TASK DETAILS: Repeat the data that follows in full. Do not include the pictures.

################

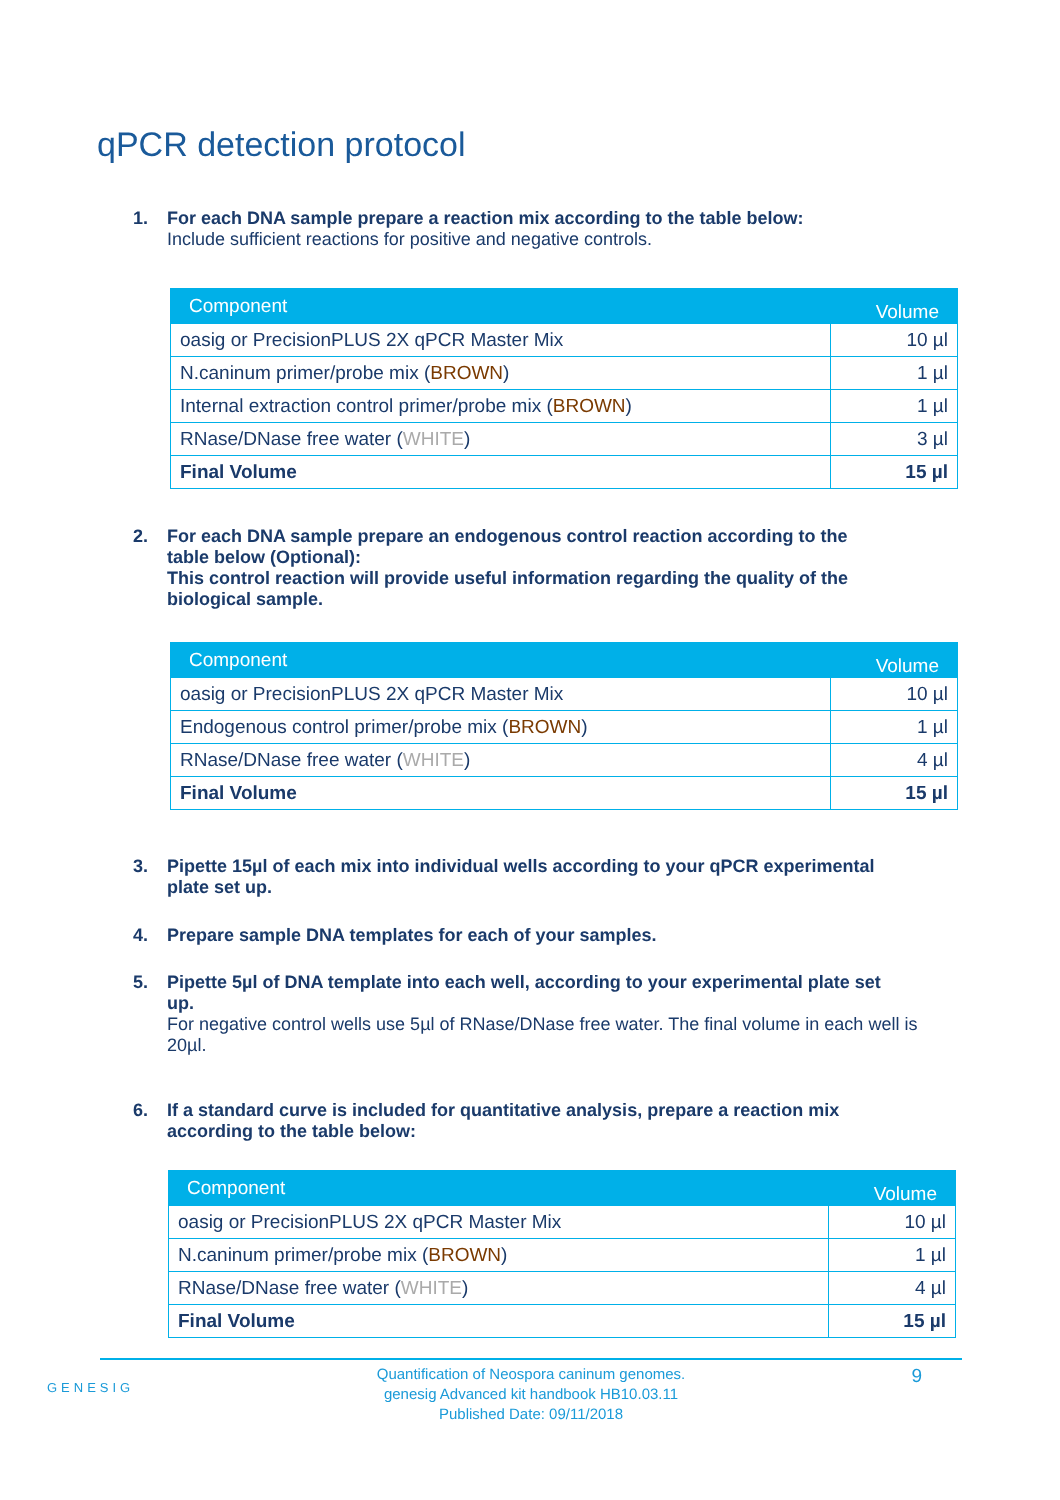qPCR detection protocol
1. For each DNA sample prepare a reaction mix according to the table below:
Include sufficient reactions for positive and negative controls.
| Component | Volume |
| --- | --- |
| oasig or PrecisionPLUS 2X qPCR Master Mix | 10 µl |
| N.caninum primer/probe mix ( BROWN ) | 1 µl |
| Internal extraction control primer/probe mix ( BROWN ) | 1 µl |
| RNase/DNase free water ( WHITE ) | 3 µl |
| Final Volume | 15 µl |
2. For each DNA sample prepare an endogenous control reaction according to the
table below (Optional):
This control reaction will provide useful information regarding the quality of the
biological sample.
| Component | Volume |
| --- | --- |
| oasig or PrecisionPLUS 2X qPCR Master Mix | 10 µl |
| Endogenous control primer/probe mix ( BROWN ) | 1 µl |
| RNase/DNase free water ( WHITE ) | 4 µl |
| Final Volume | 15 µl |
3. Pipette 15µl of each mix into individual wells according to your qPCR experimental
plate set up.
4. Prepare sample DNA templates for each of your samples.
5. Pipette 5µl of DNA template into each well, according to your experimental plate set
up.
For negative control wells use 5µl of RNase/DNase free water. The final volume in each well is 20µl.
6. If a standard curve is included for quantitative analysis, prepare a reaction mix
according to the table below:
| Component | Volume |
| --- | --- |
| oasig or PrecisionPLUS 2X qPCR Master Mix | 10 µl |
| N.caninum primer/probe mix ( BROWN ) | 1 µl |
| RNase/DNase free water ( WHITE ) | 4 µl |
| Final Volume | 15 µl |
GENESIG
Quantification of Neospora caninum genomes.
genesig Advanced kit handbook HB10.03.11
Published Date: 09/11/2018
9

################

TASK ANSWER:
qPCR detection protocol
1. For each DNA sample prepare a reaction mix according to the table below:
Include sufficient reactions for positive and negative controls.
| Component | Volume |
| --- | --- |
| oasig or PrecisionPLUS 2X qPCR Master Mix | 10 µl |
| N.caninum primer/probe mix ( BROWN ) | 1 µl |
| Internal extraction control primer/probe mix ( BROWN ) | 1 µl |
| RNase/DNase free water ( WHITE ) | 3 µl |
| Final Volume | 15 µl |
2. For each DNA sample prepare an endogenous control reaction according to the
table below (Optional):
This control reaction will provide useful information regarding the quality of the
biological sample.
| Component | Volume |
| --- | --- |
| oasig or PrecisionPLUS 2X qPCR Master Mix | 10 µl |
| Endogenous control primer/probe mix ( BROWN ) | 1 µl |
| RNase/DNase free water ( WHITE ) | 4 µl |
| Final Volume | 15 µl |
3. Pipette 15µl of each mix into individual wells according to your qPCR experimental
plate set up.
4. Prepare sample DNA templates for each of your samples.
5. Pipette 5µl of DNA template into each well, according to your experimental plate set
up.
For negative control wells use 5µl of RNase/DNase free water. The final volume in each well is 20µl.
6. If a standard curve is included for quantitative analysis, prepare a reaction mix
according to the table below:
| Component | Volume |
| --- | --- |
| oasig or PrecisionPLUS 2X qPCR Master Mix | 10 µl |
| N.caninum primer/probe mix ( BROWN ) | 1 µl |
| RNase/DNase free water ( WHITE ) | 4 µl |
| Final Volume | 15 µl |
GENESIG
Quantification of Neospora caninum genomes.
genesig Advanced kit handbook HB10.03.11
Published Date: 09/11/2018
9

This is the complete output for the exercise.